- _Textabschnitt_:
────────────────────

Effect of Prehospital Red Blood Cell Transfusion on Mortality and Time of Death in Civilian Trauma Patients

Beobachtungsstudie, die die Mortalität vor und nach Einführung der prähospitalen Transfusion vergleicht. Insgesamt zeigt sich ein Überlebensvorteil durch prähospitale Bluttransfusion bis zum Erreichen der Klinik, der allerdings im weiteren Behandlungsverlauf nicht mehr nachgewiesen werden kann.

Zusammenfassung: 

Studienlage insgesamt hinweisend für einen positiven Effekt der frühzeitigen, prähospitalen Transfusion. Allerdings aktuell nur sehr schwache Evidenz aus sehr heterogenen Versorgungsbereichen.

Aktueller Stand in Deutschland:

Nach unserem Kenntnisstand haben aktuell zwei RTH Standorte (Greifswald/Duisburg) EKs dabei. Zudem ist das erst kürzlich in Dienst gestellte Medical Intervention Car aus Heidelberg mit Blutprodukten ausgestattet.

Logistischer Ablauf/Probleme der prähospitalen Bluttransfusion:

  • Abnahme von Kreuzblut vor Transfusion wichtig (aber praktisch oft schwierig)
    • Sonst im Verlauf nurTransfusion von Blutgruppe 0 möglich
    • Blutbank der Klinik muss präklinisch abgenommenes Kreuzblut auch akzeptieren
  • Lagerung von EKs nur gekühlt möglich
    • Da nur selten die Indikation zur prähospitalen Transfusion besteht, macht es Sinn einen Umlauf der Blutprodukte mit der Klinik zu haben (nicht gebrauchte EKs werden durch die Klinik weiterverwendet und durch neue ersetzt). Hierfür ist das nachweisbare Einhalten einer ununterbrochenen Kühlkette essentiell.

────────────────────

Auszüge aus einem Datensatz
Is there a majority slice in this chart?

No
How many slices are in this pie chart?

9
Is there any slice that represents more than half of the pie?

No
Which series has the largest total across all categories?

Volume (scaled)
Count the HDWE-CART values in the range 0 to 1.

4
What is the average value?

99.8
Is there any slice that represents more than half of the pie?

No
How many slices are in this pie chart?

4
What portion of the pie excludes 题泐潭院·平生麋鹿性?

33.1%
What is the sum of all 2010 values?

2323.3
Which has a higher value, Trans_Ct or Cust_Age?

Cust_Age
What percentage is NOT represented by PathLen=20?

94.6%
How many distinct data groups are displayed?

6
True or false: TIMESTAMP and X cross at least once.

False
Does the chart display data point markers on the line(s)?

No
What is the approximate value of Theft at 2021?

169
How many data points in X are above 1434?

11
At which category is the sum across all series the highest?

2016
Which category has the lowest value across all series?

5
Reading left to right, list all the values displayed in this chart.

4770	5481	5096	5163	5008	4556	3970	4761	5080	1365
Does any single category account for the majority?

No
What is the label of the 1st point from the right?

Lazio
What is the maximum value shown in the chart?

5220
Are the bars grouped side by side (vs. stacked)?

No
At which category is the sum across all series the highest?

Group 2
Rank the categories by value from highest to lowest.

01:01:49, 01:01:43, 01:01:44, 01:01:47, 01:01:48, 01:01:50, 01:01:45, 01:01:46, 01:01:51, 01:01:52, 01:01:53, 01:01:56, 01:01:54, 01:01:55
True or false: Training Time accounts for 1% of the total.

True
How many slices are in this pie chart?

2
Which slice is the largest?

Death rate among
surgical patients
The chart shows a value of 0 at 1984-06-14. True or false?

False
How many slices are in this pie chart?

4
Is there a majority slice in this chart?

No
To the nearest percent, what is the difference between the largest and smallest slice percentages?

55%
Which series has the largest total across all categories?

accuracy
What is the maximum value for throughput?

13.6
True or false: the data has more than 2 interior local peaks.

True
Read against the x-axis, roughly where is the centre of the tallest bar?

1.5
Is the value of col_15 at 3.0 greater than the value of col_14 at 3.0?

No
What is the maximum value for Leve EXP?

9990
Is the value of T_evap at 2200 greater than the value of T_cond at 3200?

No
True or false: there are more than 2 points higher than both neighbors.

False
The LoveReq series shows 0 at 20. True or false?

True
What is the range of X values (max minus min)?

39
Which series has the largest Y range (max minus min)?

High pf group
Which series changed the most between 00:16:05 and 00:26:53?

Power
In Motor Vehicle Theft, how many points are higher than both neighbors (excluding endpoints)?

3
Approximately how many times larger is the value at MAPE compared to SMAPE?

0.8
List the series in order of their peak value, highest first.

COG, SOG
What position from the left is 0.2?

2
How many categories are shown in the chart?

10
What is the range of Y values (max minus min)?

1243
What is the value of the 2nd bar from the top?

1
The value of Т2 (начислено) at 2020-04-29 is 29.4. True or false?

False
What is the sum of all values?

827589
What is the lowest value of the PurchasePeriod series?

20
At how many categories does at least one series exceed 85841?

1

────────────────────

- _Was zu tun ist_:
A. Entnimm dem Text zur prähospitalen Bluttransfusion wörtlich die Passage von „Nach unserem Kenntnisstand“ bis „ununterbrochenen Kühlkette essentiell.“.
B. Fasse den Text zur prähospitalen Bluttransfusion in zwei Sätzen zusammen.
C. Führe den Text zur prähospitalen Bluttransfusion nach seinem letzten Satz weiter.

- _Lösungen der Aufgaben_:
A.
Nach unserem Kenntnisstand haben aktuell zwei RTH Standorte (Greifswald/Duisburg) EKs dabei. Zudem ist das erst kürzlich in Dienst gestellte Medical Intervention Car aus Heidelberg mit Blutprodukten ausgestattet.

Logistischer Ablauf/Probleme der prähospitalen Bluttransfusion:

  • Abnahme von Kreuzblut vor Transfusion wichtig (aber praktisch oft schwierig)
    • Sonst im Verlauf nurTransfusion von Blutgruppe 0 möglich
    • Blutbank der Klinik muss präklinisch abgenommenes Kreuzblut auch akzeptieren
  • Lagerung von EKs nur gekühlt möglich
    • Da nur selten die Indikation zur prähospitalen Transfusion besteht, macht es Sinn einen Umlauf der Blutprodukte mit der Klinik zu haben (nicht gebrauchte EKs werden durch die Klinik weiterverwendet und durch neue ersetzt). Hierfür ist das nachweisbare Einhalten einer ununterbrochenen Kühlkette essentiell.

B. Eine Beobachtungsstudie zeigt einen Überlebensvorteil durch prähospitale Bluttransfusion bis zum Erreichen der Klinik, der im weiteren Behandlungsverlauf nicht mehr nachweisbar ist, und die Studienlage weist insgesamt auf einen positiven Effekt hin, stützt sich aber nur auf sehr schwache Evidenz. In Deutschland haben soweit bekannt zwei RTH-Standorte sowie ein Medical Intervention Car aus Heidelberg Blutprodukte an Bord, wobei die Abnahme von Kreuzblut, die gekühlte Lagerung und ein Umlauf der Konserven mit der Klinik logistische Probleme aufwerfen.

C.
Alternativen:

Aufnahme von Blutprodukten im Überflug (Bsp. Air Zermatt)

  • Nach der initialen Versorgung werden vor dem Transport in ein entferntes Traumazentrum an einem lokalen Krankenhaus Blutprodukte übernommen
  • Erfordert enge Absprache mit regionalen Versorgern und Organisation der Abrechnung und Dokumentation

RTH/NEF als Zubringer von Blutprodukten

  • Insbesondere bei langer Rettung vor Ort ggf. zubringen von Blutprodukten durch RTH/NEF/Polizei
  • Ggf. vorzeitiger Transport des Kreuzblutes an das aufnehmende Traumazentrum zur frühzeitigen Gabe von gekreuztem Blut (und Einsparung von 0 negativ)

Fazit für die Praxis:

  • Prähospitale Bluttransfusion benötigt enge Abstimmung zwischen Rettungsdiensten und Kliniken (von der Patienten allgemein profitieren)
  • Frühzeitiger Transport von Kreuzblut oder zumindest Information an die Klinik über wahrscheinlichen Transfusionsbedarf optimiert die Versorgungskette
  • STOP THE BLEEDING
    • Trotz aller Therapiemöglichkeiten ist die beste Therapie der Blutung deren Stillung
      • Tourniquet, Beckenschlinge etc. frühzeitig und effizient einsetzen
    • Hypothermie und Azidose vermeiden, zurückhaltende Gabe Kristalloiden (möglichst <2l)

An dieser Stelle noch ein Hinweis auf unsere Videos zum Thema Gerinnung und Blutung mit Kostja:

Gerinnung verstehen, Teil 1
Gerinnung verstehen, Teil 2

Autor: Philipp Gotthardt

Ich bin begeisterter Notfallmediziner aus Nürnberg. Ich arbeite in der Notaufnahme, Intensivstation und als Notarzt sowie ärztlicher Dozent und versuche mich mit Nerdfallmedizin an der FOAMed Welt zu beteiligen.

7 Gedanken zu „Nerdalarm! Prähospitale Bluttransfusion – Jürgen Knapp im Interview“

    1. Hi, würde uns auch sehr interessieren. Insb die jeweilige Organisation mit den Blutbanken und die genau vorgehaltenen Produkte.
      Haben leider auch keine näheren Infos.

  1. Folgende Aussage ist falsch: Abnahme von Kreuzblut vor Transfusion wichtig (aber praktisch oft schwierig) Sonst im Verlauf nurTransfusion von Blutgruppe 0 möglich

    Receiving at least 4 Units was not associated with biochemical or clinical evidence of hemolysis. “Hemolytic markers following the transfusion of uncrossmatched, cold-stored, low-titer, group 0+ whole blood in civilian trauma patients” Harrold et al.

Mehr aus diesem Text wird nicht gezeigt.